Provided information >>
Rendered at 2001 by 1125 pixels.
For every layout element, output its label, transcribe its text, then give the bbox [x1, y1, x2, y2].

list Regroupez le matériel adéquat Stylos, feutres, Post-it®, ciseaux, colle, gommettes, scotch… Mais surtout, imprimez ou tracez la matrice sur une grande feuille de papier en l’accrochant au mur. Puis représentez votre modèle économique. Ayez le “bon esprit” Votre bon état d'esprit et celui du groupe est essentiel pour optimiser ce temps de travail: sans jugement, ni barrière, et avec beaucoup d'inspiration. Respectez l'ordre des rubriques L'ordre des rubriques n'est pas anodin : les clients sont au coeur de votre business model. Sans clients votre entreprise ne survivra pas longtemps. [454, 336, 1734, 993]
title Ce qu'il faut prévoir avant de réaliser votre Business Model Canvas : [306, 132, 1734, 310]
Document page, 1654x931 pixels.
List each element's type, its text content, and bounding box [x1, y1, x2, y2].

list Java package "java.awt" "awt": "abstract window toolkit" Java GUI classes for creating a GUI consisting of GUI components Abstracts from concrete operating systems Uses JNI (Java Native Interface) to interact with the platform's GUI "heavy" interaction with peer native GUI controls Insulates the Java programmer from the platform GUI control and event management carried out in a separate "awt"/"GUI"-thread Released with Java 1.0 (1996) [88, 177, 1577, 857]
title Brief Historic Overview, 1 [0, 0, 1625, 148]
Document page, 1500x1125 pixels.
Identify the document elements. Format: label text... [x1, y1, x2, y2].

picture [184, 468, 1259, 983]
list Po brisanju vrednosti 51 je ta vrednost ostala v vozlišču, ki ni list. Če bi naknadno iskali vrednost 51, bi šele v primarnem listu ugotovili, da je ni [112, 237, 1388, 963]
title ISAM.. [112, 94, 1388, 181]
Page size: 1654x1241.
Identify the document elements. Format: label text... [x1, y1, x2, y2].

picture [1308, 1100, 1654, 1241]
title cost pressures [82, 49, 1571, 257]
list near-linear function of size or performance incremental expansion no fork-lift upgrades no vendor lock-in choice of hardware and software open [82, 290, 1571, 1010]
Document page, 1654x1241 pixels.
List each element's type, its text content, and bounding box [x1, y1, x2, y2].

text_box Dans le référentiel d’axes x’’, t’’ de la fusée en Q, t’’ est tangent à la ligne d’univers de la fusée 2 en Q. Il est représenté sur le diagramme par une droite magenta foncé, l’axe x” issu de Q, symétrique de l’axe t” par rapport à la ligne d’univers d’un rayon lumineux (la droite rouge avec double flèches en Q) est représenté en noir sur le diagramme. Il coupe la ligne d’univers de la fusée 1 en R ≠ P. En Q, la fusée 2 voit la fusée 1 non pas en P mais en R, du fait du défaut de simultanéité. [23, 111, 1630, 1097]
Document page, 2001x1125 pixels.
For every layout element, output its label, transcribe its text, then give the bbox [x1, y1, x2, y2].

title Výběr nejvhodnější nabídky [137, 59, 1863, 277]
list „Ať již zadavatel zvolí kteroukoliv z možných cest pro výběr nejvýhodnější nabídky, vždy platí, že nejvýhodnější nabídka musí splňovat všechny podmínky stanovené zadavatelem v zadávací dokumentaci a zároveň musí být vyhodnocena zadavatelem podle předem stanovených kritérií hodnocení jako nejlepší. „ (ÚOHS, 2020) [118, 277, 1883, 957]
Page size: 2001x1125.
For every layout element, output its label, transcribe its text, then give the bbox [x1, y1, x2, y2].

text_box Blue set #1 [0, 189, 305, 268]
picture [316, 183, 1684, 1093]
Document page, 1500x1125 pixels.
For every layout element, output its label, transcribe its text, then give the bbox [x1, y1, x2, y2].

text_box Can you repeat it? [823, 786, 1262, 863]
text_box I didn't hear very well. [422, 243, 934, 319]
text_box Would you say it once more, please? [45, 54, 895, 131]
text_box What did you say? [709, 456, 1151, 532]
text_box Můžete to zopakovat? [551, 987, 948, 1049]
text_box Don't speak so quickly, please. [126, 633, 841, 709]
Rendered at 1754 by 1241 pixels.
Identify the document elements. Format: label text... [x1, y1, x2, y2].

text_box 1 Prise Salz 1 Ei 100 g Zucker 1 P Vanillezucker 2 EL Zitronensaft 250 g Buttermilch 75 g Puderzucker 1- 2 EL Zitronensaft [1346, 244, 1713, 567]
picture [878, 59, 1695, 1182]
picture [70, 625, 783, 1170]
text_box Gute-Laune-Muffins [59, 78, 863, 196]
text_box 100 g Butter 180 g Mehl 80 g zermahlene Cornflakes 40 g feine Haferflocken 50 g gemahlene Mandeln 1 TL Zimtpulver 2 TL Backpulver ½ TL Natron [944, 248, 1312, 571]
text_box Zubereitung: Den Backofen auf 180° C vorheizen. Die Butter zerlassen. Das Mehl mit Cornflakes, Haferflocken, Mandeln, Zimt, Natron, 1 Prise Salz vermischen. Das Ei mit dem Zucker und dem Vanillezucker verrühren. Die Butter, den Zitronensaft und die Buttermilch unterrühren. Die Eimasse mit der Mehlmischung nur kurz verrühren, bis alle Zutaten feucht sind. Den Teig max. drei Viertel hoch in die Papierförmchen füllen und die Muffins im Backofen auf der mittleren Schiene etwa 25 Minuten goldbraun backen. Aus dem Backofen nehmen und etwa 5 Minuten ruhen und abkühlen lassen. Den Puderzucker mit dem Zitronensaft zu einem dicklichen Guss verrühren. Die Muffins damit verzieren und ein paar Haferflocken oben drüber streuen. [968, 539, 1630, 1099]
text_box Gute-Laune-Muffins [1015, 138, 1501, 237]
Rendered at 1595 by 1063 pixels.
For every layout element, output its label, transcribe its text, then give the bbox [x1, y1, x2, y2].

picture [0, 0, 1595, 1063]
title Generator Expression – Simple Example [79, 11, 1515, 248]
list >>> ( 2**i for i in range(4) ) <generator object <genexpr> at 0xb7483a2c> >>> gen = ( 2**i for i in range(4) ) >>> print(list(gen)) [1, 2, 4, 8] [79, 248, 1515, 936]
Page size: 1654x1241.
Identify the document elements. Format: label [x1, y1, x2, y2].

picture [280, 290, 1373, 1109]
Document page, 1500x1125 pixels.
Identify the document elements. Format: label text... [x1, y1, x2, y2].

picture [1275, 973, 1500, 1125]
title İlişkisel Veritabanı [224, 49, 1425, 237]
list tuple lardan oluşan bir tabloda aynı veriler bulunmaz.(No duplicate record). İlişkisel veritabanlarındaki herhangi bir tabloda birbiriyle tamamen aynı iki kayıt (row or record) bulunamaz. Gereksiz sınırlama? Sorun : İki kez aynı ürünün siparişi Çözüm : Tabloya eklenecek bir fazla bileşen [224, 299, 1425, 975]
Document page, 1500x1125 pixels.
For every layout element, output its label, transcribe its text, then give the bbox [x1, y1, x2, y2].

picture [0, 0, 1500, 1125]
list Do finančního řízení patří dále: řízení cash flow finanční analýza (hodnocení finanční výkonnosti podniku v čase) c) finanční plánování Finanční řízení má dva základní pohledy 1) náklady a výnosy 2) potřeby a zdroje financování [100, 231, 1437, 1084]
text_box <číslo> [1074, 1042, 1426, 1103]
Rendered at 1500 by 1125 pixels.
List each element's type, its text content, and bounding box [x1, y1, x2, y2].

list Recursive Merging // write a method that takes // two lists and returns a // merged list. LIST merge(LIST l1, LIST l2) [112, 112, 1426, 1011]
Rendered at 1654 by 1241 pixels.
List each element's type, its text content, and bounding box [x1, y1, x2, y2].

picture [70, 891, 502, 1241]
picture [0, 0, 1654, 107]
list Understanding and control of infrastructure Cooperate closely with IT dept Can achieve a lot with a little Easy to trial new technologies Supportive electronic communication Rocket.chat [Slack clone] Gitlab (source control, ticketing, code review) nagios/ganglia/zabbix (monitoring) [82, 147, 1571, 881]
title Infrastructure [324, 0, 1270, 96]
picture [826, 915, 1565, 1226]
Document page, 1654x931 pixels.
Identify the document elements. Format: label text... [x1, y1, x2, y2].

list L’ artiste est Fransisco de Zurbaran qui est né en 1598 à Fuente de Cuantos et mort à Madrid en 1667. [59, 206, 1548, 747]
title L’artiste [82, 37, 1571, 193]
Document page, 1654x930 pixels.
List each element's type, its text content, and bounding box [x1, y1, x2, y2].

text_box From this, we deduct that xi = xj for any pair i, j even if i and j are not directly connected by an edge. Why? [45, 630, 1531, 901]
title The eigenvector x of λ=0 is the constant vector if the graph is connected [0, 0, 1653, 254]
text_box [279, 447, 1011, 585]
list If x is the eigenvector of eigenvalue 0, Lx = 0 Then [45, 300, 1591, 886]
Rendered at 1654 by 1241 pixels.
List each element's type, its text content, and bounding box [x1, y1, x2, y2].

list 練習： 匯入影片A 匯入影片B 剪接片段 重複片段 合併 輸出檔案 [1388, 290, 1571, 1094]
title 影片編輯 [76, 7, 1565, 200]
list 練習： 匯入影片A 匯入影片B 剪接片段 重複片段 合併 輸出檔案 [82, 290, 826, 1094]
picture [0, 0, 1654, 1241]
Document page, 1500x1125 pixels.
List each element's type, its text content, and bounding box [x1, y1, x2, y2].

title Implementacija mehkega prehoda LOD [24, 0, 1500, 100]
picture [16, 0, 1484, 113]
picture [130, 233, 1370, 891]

Given request >> Arrange every line from the start of the data through the line holding "title ISAM.. [112, 94, 1388, 181]", inclusive, as a Markdown table with the columns Row and Line, leaving out blank lines. Put each line's number in Row and its text in Line.

Exercise answer >>
| Row | Line |
|---|---|
| 1 | Rendered at 2001 by 1125 pixels. |
| 2 | For every layout element, output its label, transcribe its text, then give the bbox [x1, y1, x2, y2]. |
| 3 | list Regroupez le matériel adéquat Stylos, feutres, Post-it®, ciseaux, colle, gommettes, scotch… Mais surtout, imprimez ou tracez la matrice sur une grande feuille de papier en l’accrochant au mur. Puis représentez votre modèle économique. Ayez le “bon esprit” Votre bon état d'esprit et celui du groupe est essentiel pour optimiser ce temps de travail: sans jugement, ni barrière, et avec beaucoup d'inspiration. Respectez l'ordre des rubriques L'ordre des rubriques n'est pas anodin : les clients sont au coeur de votre business model. Sans clients votre entreprise ne survivra pas longtemps. [454, 336, 1734, 993] |
| 4 | title Ce qu'il faut prévoir avant de réaliser votre Business Model Canvas : [306, 132, 1734, 310] |
| 5 | Document page, 1654x931 pixels. |
| 6 | List each element's type, its text content, and bounding box [x1, y1, x2, y2]. |
| 7 | list Java package "java.awt" "awt": "abstract window toolkit" Java GUI classes for creating a GUI consisting of GUI components Abstracts from concrete operating systems Uses JNI (Java Native Interface) to interact with the platform's GUI "heavy" interaction with peer native GUI controls Insulates the Java programmer from the platform GUI control and event management carried out in a separate "awt"/"GUI"-thread Released with Java 1.0 (1996) [88, 177, 1577, 857] |
| 8 | title Brief Historic Overview, 1 [0, 0, 1625, 148] |
| 9 | Document page, 1500x1125 pixels. |
| 10 | Identify the document elements. Format: label text... [x1, y1, x2, y2]. |
| 11 | picture [184, 468, 1259, 983] |
| 12 | list Po brisanju vrednosti 51 je ta vrednost ostala v vozlišču, ki ni list. Če bi naknadno iskali vrednost 51, bi šele v primarnem listu ugotovili, da je ni [112, 237, 1388, 963] |
| 13 | title ISAM.. [112, 94, 1388, 181] |